### THE PROBLEM
In the following listing, find the lines containing "isola" and report them.

### SUPPLIED MATERIAL
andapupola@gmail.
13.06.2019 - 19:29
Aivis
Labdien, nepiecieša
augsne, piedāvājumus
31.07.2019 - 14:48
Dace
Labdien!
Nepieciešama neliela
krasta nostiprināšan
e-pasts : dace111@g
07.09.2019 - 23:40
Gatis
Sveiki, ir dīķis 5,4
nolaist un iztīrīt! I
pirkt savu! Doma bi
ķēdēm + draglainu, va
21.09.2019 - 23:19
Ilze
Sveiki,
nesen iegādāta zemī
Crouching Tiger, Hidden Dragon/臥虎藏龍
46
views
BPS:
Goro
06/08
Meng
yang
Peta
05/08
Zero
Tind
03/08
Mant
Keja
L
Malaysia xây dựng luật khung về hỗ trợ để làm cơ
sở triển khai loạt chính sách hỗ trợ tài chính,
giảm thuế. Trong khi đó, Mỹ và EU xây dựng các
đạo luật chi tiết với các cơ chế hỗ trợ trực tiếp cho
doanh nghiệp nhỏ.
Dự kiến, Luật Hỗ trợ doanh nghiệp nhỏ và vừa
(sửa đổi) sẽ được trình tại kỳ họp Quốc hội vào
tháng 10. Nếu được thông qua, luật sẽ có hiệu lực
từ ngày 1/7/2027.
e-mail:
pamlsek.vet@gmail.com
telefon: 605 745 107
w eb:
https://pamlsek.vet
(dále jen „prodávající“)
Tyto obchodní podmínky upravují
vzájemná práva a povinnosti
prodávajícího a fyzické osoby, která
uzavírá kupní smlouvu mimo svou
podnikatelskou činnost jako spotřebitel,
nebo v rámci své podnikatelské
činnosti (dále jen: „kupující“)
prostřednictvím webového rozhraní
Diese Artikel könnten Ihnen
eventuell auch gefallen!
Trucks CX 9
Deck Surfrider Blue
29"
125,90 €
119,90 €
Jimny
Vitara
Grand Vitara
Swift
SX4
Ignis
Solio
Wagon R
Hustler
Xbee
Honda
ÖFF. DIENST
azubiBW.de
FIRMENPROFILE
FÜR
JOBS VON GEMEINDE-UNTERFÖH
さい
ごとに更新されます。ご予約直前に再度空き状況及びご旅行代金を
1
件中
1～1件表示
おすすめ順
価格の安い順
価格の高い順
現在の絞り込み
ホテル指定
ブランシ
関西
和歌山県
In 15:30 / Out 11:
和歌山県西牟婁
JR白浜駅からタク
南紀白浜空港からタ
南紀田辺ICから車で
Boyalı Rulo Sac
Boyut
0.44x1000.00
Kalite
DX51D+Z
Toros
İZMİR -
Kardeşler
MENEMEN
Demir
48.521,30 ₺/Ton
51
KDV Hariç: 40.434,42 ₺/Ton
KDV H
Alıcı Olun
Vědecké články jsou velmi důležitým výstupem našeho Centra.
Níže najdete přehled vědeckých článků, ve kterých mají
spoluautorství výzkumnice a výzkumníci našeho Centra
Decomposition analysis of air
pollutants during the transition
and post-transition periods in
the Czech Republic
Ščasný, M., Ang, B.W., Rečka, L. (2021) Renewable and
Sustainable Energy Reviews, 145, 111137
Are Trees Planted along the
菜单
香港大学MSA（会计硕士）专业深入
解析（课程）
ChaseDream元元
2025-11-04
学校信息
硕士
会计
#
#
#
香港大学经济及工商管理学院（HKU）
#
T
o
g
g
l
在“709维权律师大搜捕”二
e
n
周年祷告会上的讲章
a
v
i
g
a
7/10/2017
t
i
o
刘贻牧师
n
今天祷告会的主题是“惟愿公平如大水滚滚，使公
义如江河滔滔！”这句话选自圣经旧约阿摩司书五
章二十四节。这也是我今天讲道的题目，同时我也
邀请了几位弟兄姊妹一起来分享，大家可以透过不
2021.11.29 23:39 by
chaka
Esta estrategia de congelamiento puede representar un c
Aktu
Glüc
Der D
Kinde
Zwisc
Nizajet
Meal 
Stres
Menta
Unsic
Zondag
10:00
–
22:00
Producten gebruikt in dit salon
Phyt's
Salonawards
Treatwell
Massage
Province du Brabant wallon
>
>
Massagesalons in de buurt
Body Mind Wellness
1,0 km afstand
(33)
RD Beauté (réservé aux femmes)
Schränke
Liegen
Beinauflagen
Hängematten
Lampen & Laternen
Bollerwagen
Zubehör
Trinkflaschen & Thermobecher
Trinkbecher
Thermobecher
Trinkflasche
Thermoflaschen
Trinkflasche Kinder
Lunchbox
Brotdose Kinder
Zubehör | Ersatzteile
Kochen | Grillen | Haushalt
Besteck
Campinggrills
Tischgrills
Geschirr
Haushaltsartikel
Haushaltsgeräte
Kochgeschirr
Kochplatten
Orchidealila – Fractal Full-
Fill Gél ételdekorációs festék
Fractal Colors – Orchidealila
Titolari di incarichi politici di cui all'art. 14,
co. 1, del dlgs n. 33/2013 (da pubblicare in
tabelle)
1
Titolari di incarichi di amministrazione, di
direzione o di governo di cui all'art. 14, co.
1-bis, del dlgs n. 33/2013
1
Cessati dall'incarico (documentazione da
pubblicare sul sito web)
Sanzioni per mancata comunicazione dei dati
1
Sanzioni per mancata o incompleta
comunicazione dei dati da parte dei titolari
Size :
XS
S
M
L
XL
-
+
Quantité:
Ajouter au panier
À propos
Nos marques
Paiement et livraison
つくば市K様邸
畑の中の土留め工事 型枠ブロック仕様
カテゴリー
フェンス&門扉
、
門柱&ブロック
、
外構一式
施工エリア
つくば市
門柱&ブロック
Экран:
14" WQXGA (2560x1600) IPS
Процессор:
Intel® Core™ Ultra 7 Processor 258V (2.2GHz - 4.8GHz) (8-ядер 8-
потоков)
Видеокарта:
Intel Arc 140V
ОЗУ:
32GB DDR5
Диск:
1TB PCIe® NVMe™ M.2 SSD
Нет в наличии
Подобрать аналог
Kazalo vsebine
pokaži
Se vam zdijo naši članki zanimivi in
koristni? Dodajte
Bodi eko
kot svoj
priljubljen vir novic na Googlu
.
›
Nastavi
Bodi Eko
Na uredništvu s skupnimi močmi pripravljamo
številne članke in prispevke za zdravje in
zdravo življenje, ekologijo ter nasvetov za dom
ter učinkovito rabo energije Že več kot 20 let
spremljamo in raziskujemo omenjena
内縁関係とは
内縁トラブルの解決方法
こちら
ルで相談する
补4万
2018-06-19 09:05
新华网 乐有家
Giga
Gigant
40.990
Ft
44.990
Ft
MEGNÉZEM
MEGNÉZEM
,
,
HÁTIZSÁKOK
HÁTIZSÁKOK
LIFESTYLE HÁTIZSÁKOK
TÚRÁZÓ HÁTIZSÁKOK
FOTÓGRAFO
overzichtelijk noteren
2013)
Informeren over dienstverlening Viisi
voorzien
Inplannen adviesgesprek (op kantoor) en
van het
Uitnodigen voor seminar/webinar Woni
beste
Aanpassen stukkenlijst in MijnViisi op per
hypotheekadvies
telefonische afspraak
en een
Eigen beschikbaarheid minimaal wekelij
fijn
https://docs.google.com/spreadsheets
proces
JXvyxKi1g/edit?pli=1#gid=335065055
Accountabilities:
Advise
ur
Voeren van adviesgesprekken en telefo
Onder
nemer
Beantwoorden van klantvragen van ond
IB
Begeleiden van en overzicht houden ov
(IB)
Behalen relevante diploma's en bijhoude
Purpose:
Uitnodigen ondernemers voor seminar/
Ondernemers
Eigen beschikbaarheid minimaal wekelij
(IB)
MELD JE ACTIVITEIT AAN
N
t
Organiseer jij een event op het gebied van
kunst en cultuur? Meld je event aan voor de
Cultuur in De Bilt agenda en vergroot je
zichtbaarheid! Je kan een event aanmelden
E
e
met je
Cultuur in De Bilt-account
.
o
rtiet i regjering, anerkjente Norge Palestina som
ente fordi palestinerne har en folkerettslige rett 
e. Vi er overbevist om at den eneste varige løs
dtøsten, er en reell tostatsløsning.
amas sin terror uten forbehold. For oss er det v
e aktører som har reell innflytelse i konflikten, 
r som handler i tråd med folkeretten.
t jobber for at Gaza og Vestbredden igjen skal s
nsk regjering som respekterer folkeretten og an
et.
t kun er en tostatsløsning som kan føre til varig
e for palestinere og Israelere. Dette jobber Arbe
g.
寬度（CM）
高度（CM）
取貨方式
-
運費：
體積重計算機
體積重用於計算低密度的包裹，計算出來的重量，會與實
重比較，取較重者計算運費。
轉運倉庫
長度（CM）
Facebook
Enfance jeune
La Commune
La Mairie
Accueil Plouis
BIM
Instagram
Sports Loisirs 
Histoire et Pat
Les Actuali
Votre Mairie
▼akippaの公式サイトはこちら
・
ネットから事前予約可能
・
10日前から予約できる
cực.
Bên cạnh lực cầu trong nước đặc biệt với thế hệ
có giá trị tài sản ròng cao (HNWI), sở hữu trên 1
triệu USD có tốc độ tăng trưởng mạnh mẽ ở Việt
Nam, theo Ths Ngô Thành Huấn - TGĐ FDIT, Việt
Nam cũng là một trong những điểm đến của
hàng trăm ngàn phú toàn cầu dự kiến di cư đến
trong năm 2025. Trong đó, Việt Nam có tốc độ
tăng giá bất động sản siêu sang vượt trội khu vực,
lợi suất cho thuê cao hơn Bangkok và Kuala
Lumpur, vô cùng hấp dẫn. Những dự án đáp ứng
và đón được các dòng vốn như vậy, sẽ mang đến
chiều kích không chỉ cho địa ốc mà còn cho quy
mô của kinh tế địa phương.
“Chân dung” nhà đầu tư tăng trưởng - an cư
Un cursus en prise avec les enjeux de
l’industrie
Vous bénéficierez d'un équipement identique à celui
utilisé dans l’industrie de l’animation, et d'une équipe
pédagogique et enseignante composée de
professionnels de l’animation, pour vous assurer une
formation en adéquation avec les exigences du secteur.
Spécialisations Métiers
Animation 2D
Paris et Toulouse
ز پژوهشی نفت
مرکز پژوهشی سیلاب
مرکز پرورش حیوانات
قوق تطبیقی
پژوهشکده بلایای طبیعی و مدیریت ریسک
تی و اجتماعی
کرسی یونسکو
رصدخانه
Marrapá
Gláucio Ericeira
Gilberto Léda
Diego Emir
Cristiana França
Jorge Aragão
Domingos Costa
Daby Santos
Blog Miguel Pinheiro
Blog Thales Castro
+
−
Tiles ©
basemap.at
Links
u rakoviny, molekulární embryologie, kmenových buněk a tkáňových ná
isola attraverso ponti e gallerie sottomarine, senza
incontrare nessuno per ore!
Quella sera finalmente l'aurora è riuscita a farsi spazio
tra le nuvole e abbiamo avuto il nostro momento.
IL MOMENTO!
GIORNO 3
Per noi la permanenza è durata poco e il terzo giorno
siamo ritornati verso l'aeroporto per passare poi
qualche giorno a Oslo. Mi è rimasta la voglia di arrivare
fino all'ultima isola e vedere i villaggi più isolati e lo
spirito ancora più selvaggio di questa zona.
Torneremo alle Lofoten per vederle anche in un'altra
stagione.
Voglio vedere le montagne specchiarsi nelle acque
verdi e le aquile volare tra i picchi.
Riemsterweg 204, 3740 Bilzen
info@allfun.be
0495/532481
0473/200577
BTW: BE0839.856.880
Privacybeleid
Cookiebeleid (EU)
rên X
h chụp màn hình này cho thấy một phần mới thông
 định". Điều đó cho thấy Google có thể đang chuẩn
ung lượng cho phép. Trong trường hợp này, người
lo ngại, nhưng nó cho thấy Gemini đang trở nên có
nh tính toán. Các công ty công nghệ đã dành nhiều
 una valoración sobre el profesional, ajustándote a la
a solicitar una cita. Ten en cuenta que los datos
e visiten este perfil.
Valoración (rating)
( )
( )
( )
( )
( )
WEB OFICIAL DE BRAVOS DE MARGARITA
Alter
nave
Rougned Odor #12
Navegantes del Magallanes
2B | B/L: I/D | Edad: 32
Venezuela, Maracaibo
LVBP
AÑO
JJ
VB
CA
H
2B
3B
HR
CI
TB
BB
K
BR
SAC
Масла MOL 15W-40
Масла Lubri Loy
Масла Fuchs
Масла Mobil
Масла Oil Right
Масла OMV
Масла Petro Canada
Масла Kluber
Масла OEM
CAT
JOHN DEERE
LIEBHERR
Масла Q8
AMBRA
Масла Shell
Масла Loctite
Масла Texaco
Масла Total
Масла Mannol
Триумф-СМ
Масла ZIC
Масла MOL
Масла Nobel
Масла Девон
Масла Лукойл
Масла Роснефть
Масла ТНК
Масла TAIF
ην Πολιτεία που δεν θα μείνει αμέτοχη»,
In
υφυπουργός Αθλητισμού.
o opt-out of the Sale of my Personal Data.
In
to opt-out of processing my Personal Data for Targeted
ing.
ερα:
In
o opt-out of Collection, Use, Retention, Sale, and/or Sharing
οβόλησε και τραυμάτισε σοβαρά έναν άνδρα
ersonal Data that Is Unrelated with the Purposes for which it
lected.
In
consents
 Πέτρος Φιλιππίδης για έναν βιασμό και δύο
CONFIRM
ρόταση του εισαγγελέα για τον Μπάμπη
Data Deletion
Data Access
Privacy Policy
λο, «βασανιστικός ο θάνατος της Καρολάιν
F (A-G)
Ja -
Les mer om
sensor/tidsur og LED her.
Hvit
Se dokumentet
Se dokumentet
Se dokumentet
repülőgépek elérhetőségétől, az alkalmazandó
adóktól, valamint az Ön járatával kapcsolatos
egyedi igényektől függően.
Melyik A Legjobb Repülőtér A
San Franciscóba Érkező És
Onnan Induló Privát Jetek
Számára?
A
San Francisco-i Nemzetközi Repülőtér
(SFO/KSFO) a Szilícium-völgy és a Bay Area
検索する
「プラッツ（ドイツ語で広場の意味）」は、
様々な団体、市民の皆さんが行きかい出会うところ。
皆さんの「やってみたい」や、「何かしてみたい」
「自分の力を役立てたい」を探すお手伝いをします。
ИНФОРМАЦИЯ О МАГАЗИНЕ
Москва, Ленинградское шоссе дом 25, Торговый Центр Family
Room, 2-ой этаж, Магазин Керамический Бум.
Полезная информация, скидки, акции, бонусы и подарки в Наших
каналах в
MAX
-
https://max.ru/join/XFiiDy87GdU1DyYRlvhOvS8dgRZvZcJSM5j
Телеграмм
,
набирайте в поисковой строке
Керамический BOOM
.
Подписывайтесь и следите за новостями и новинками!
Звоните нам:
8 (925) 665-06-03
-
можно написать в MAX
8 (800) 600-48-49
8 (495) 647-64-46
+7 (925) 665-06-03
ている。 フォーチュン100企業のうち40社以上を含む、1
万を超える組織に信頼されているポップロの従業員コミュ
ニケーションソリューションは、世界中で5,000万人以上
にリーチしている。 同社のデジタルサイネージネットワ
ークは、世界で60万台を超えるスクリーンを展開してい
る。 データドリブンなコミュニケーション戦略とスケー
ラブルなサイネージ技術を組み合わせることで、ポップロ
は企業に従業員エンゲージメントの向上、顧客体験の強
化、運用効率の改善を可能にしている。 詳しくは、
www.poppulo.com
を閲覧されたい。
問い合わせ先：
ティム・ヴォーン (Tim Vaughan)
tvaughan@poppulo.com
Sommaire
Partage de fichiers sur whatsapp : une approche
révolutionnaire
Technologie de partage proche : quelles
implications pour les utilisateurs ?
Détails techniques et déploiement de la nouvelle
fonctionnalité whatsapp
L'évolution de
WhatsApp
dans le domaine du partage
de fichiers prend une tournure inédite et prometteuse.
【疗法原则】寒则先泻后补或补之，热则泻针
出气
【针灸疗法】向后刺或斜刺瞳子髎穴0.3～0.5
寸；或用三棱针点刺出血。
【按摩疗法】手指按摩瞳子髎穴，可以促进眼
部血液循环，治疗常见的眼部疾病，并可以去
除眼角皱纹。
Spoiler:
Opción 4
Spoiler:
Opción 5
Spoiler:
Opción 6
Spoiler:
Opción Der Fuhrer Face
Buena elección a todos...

### ANSWER AREA
isola attraverso ponti e gallerie sottomarine, senza
fino all'ultima isola e vedere i villaggi più isolati e lo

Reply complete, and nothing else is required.